====== Extrait à lire ======

Loi Orientation des Mobilités (LOM) : les loueurs soulagés mais loin d’être convaincus…
Le segment de la location de véhicules n’est plus une cible prioritaire dans le cadre des quotas et des délais définis par le projet de loi LOM (Loi Orientation des Mobilités). Les loueurs restent cependant en alerte sur le sujet. L’occasion d’évoquer les missions et les contraintes de la filière à l’aube de cette nouvelle réglementation.
10 % de véhicules à faibles émissions* à partir de 2022, 20 % à partir de 2024 et 35 % à partir de 2027, entre autres exigences : le projet de loi LOM (Loi Orientation des Mobilités), tel qu’il a été adopté en nouvelle lecture par l’Assemblée Nationale le 17 septembre, aligne désormais le calendrier des loueurs sur celui des flottes d’entreprises privées disposant de plus de 100 véhicules.
Les loueurs intégrés au calendrier général
« Ce nouveau calendrier est déjà plus réaliste, mais il reste toujours très difficile à tenir », souligne Dorothée Dayraut, Directrice des Affaires Publiques au CNPA (Conseil National des Professions de l’Automobile). En mai dernier, le CNPA avait dû en effet monter au créneau pour saisir les parlementaires. L’article 26 B du projet de loi LOM, tel qu’il était présenté au printemps après validation par les sénateurs, prévoyait que les loueurs devaient acquérir, lors du renouvellement de leurs parcs, des véhicules à faibles émissions dans une proportion minimale de 10 % avant 2020, et de 20 % d’ici à 2022.
Une exigence qui apparaissait injustifiée et contraignante pour le segment de la location, en particulier pour la filière de la location courte durée, dont les enseignes Avis Budget, Europcar, Hertz ou encore Sixt comptent parmi les chefs de file. « Les acteurs de la location de courte durée partagent les objectifs ambitieux du législateur, à condition qu’ils soient réalistes et conformes au marché », avait ainsi averti fin mai le CNPA, organisme qui représente entre autres cette profession. « Il faut savoir que les véhicules à faibles émissions représentent actuellement 2 à 3 % du parc des loueurs », rappelle Dorothée Dayraut.

====== Données extraites ======

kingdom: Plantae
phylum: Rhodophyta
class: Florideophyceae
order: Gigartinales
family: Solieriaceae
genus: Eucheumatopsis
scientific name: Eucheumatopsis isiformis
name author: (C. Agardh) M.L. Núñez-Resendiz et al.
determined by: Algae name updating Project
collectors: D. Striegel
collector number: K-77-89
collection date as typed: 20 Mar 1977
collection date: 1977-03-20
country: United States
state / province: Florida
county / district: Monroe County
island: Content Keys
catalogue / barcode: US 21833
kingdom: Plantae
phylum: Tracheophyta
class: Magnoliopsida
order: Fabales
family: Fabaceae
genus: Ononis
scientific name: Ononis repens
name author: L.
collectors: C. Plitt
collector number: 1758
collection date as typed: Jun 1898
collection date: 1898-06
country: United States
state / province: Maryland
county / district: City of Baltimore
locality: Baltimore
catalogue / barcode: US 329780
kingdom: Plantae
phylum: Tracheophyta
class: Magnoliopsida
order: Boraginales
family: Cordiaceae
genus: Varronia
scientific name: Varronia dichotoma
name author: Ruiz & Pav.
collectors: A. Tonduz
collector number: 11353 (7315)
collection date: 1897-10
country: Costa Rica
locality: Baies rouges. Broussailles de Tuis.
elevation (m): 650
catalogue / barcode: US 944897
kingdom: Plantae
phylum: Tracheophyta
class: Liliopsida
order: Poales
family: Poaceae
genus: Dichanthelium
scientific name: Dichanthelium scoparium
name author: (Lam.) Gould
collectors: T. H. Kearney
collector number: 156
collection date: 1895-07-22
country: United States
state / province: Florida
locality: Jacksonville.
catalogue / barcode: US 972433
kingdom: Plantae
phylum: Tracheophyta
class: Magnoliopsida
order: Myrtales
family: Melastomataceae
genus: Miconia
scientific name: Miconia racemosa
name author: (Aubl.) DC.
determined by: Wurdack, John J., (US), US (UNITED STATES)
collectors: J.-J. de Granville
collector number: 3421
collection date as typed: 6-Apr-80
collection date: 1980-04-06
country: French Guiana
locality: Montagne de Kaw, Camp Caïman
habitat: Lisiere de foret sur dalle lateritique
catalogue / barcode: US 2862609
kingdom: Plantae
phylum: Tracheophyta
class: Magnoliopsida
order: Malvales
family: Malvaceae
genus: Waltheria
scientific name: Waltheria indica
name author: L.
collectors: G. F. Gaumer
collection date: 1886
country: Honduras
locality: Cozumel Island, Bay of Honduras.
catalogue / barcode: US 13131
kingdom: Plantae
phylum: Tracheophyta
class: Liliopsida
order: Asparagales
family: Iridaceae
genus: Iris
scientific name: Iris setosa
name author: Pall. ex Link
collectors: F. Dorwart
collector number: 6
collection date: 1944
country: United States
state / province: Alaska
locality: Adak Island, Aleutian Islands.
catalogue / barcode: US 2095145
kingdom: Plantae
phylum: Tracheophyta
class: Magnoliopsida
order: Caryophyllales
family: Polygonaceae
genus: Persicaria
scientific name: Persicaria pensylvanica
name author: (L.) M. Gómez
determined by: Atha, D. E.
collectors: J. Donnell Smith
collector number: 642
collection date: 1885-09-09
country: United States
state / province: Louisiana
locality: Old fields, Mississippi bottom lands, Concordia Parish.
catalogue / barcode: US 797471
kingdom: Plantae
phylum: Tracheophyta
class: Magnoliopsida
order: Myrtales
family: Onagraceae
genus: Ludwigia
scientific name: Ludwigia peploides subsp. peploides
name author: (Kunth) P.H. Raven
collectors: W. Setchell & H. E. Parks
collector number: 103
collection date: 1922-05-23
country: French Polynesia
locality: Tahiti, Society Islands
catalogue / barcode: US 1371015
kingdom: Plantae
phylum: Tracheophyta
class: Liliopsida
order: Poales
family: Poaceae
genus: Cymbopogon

======

Travail demandé:
A – Résumez sous forme de liste le paragraphe de l'article sur la loi LOM qui commence par « Une exigence qui apparaissait injustifiée », en gardant ses faits principaux.
B – Reproduisez fidèlement le passage de l'article sur la loi LOM qui commence par « Loi Orientation des Mobilités (LOM) » et se poursuit jusqu'à « de 100 véhicules. ».
C – Reprenez l'article sur la loi LOM après sa dernière phrase et prolongez-le.

Réponses attendues:
A –
- L'exigence était jugée injustifiée et contraignante pour la location de véhicules, en particulier pour la location courte durée.
- Avis Budget, Europcar, Hertz et Sixt comptent parmi les chefs de file de cette filière.
- Fin mai, le CNPA, qui représente notamment cette profession, a averti que les loueurs de courte durée partagent les objectifs du législateur, à condition qu'ils soient réalistes et conformes au marché.
- Selon Dorothée Dayraut, les véhicules à faibles émissions représentent actuellement 2 à 3 % du parc des loueurs.

B –
Loi Orientation des Mobilités (LOM) : les loueurs soulagés mais loin d’être convaincus…
Le segment de la location de véhicules n’est plus une cible prioritaire dans le cadre des quotas et des délais définis par le projet de loi LOM (Loi Orientation des Mobilités). Les loueurs restent cependant en alerte sur le sujet. L’occasion d’évoquer les missions et les contraintes de la filière à l’aube de cette nouvelle réglementation.
10 % de véhicules à faibles émissions* à partir de 2022, 20 % à partir de 2024 et 35 % à partir de 2027, entre autres exigences : le projet de loi LOM (Loi Orientation des Mobilités), tel qu’il a été adopté en nouvelle lecture par l’Assemblée Nationale le 17 septembre, aligne désormais le calendrier des loueurs sur celui des flottes d’entreprises privées disposant de plus de 100 véhicules.

C –
Loueur : deux métiers, et une gestion des risques distincte
« Les loueurs courte durée sont dans cette situation de devoir anticiper quelle sera la demande pour pouvoir acheter les véhicules et répondre à l’offre », décrit François Piot, Président de l’Arval Mobility Observatory (ex Observatoire du véhicule d’entreprise). Compte tenu de ces contraintes, « si les loueurs courte durée ont l’obligation d’avoir un quota de véhicules électriques, il n’est pas du tout certain que ce quota correspondra à la demande », prévient-il. « Les loueurs courte durée portent le risque de cette demande, tandis que les loueurs longue durée achètent des véhicules pour le compte de leurs clients en fonction de la demande », distingue François Piot. « Ces derniers ont donc plus de facilité à équilibrer la demande par rapport à l’offre. En revanche, ils ont une autre problématique, qui est celle de la revente des véhicules à la fin ». Aujourd’hui par exemple, dans le cadre de la transition énergétique, « les loueurs longue durée doivent intégrer dans la gestion de leurs risques un rééquilibrage des flottes qu’ils auront à revendre plus tard. »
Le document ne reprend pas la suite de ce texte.